Background: Norepinephrine (NE) is recommended for children and full-term neonates (born at >37 gestational weeks) with septic shock. Meanwhile, data on the effectiveness of NE in preterm neonates are still limited. This study aimed to evaluate the clinical efficacy of NE in preterm neonates with dopamine-resistant shock compared with that in full-term neonates.
Methods: This was a single-centre, retrospective (January 2010-December 2020) cohort study of neonates with persistent shock despite adequate fluid resuscitation and dopamine or dobutamine administration at ≥10 μg/kg/min. Medical records of neonates treated with NE were retrospectively reviewed to collect respiratory and haemodynamic parameters and results of arterial blood gas (ABG) tests before and 8 hours after NE infusion. The effectiveness of NE was assessed using changes in clinical parameters and multiple regression models for mortality among subgroups of preterm and full-term neonates.

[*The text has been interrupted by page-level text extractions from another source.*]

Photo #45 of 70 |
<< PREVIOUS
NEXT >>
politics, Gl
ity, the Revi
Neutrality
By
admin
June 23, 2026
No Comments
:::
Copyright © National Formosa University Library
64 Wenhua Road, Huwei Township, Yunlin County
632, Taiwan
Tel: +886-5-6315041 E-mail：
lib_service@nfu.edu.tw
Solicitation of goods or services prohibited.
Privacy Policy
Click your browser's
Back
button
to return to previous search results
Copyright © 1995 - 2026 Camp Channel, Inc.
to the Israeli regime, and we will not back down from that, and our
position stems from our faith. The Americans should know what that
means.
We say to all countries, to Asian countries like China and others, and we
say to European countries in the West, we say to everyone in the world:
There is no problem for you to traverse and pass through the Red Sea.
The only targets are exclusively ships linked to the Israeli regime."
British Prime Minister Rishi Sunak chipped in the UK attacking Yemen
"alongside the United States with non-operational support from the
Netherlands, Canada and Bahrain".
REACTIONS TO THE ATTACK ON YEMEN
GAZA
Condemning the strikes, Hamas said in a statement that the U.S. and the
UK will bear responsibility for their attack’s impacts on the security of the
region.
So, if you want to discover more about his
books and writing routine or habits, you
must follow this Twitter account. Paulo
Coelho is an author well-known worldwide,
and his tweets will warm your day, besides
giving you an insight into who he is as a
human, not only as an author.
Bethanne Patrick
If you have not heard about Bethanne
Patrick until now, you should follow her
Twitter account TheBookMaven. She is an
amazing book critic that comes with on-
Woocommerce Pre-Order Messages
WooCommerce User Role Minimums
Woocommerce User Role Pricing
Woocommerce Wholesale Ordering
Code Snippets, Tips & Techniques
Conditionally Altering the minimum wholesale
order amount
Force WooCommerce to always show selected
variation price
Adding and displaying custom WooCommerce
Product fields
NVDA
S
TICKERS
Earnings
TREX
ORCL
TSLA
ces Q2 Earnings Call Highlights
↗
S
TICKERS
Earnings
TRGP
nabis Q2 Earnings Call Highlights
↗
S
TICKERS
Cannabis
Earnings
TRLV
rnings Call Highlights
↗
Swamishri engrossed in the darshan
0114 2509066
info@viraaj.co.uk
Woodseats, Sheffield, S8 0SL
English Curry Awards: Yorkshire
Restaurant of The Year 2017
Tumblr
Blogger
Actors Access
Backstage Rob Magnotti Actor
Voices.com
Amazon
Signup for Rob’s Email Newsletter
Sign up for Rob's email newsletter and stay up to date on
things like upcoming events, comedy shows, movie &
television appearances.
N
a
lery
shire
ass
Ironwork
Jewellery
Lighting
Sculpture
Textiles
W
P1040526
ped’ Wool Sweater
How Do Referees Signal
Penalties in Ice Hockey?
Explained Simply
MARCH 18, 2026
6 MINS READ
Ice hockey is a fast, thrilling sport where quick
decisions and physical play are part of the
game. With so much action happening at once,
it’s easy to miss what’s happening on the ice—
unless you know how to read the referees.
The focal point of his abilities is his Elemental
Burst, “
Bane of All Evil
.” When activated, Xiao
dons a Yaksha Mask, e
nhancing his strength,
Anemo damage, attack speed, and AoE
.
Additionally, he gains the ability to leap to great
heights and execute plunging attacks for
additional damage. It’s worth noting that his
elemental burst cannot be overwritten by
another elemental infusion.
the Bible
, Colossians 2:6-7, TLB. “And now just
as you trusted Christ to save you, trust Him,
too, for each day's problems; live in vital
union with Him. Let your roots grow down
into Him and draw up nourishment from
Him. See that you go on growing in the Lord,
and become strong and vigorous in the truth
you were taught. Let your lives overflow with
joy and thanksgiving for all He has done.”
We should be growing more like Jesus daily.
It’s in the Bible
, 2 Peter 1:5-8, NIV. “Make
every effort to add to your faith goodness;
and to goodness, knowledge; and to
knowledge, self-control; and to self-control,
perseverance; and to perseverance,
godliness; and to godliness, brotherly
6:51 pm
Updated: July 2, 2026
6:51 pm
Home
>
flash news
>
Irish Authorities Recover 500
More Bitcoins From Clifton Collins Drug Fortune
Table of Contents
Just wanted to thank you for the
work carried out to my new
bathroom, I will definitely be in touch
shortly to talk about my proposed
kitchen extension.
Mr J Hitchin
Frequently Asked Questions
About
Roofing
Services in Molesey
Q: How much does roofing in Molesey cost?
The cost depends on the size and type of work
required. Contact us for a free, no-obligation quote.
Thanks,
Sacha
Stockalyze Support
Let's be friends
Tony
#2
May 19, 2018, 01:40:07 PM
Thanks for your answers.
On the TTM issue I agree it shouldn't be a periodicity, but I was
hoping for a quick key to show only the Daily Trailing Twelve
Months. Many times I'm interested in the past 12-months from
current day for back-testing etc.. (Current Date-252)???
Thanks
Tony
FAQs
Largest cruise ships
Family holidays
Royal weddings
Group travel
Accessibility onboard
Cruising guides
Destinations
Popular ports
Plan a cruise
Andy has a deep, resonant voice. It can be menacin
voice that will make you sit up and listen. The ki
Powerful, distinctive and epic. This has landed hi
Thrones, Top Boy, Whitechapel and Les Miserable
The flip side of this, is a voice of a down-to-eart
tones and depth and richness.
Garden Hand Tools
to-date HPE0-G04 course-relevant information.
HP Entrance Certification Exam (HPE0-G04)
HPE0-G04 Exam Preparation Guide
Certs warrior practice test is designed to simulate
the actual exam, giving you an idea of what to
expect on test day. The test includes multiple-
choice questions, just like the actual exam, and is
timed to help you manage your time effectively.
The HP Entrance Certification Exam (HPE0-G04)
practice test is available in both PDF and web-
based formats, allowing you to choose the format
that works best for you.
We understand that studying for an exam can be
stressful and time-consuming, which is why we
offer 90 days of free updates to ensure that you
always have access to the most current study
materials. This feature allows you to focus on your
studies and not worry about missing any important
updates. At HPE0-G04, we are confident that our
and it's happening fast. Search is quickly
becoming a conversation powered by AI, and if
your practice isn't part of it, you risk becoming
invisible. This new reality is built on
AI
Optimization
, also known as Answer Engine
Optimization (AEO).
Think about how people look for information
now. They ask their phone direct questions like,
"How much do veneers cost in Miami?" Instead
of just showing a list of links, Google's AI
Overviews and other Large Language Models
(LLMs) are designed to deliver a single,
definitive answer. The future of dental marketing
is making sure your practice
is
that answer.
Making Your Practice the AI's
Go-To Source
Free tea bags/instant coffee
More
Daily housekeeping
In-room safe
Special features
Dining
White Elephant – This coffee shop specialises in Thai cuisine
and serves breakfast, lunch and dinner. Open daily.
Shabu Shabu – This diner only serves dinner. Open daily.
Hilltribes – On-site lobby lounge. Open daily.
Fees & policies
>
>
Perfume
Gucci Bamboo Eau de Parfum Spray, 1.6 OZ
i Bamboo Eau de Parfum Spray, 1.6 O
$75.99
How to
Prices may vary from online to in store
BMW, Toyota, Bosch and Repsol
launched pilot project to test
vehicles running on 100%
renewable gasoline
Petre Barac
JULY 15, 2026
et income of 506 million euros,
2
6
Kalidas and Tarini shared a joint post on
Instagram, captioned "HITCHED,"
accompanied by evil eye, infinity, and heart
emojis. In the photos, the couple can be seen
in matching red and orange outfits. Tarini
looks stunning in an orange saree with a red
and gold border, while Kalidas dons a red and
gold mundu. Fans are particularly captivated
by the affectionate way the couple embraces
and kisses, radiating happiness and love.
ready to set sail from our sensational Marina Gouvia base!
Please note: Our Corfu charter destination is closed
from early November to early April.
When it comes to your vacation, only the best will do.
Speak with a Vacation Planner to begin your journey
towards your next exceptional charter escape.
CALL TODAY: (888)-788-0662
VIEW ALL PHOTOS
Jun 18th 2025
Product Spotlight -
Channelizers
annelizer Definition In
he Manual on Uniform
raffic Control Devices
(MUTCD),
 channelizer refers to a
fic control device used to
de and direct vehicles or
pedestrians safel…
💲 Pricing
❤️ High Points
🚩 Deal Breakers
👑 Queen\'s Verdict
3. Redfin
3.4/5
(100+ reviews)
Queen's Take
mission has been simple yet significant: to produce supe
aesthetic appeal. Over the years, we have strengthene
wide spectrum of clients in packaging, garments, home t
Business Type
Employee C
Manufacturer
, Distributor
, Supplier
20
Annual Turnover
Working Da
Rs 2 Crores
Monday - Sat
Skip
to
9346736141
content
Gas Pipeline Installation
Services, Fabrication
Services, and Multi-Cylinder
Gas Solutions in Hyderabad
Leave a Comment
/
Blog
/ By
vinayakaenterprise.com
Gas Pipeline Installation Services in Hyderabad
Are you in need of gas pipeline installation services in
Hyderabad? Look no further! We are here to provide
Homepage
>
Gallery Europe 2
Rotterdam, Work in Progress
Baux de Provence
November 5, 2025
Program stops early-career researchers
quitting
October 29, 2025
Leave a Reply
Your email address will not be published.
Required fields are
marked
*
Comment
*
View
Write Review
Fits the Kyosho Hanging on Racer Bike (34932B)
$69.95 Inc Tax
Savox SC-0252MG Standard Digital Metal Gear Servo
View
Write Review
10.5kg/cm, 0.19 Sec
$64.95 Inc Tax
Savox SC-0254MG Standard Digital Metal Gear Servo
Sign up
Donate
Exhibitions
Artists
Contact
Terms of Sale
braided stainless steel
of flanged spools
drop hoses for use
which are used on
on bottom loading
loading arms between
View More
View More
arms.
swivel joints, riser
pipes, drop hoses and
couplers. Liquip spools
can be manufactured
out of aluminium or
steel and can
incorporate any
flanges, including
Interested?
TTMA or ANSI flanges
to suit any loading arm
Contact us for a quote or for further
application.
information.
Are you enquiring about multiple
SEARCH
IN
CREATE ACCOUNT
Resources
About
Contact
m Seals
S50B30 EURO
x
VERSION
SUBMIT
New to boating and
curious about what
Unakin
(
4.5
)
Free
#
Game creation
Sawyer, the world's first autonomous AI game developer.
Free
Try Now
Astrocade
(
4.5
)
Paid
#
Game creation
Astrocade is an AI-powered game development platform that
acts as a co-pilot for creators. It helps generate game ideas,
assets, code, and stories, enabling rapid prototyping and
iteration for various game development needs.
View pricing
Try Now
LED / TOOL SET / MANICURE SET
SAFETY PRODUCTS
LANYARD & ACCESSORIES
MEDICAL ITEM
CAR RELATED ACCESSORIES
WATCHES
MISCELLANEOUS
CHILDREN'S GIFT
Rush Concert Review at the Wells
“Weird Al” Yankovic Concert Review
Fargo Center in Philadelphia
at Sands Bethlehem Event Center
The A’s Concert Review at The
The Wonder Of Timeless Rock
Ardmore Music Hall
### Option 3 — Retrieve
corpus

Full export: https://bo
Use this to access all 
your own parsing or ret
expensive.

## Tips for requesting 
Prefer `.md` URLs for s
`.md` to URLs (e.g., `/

Results: Ninety-two neonates (76% preterm) who received NE infusion were included in the study. NE infusion was started after a median of 7 hours (IQR 2-19 hours) after shock onset. Among the preterm neonates, the maximum dose of NE infusion was 0.5 (IQR 0.3-1.0) µg/kg/min with a median duration of 45 (IQR 24.0-84.5) hours. Haemodynamic dysfunction was ameliorated with increased blood pressure, decreased heart rate and improved ABG results. Preterm neonates with septic shock tended to have a reduced response to NE; however, preterm neonates with persistent pulmonary hypertension of the newborn tended to have a better response. Thirty-four (37%) neonates died in our cohort. The timing, dose and duration of NE use were not associated with neonatal mortality.
Conclusions: Although using NE effectively improves clinical parameters in preterm neonates with dopamine-resistant shock, our study is underpowered to identify the association between NE infusion and mortality in preterm neonates with dopamine-resistant shock.
Keywords: Neonatology; Resuscitation.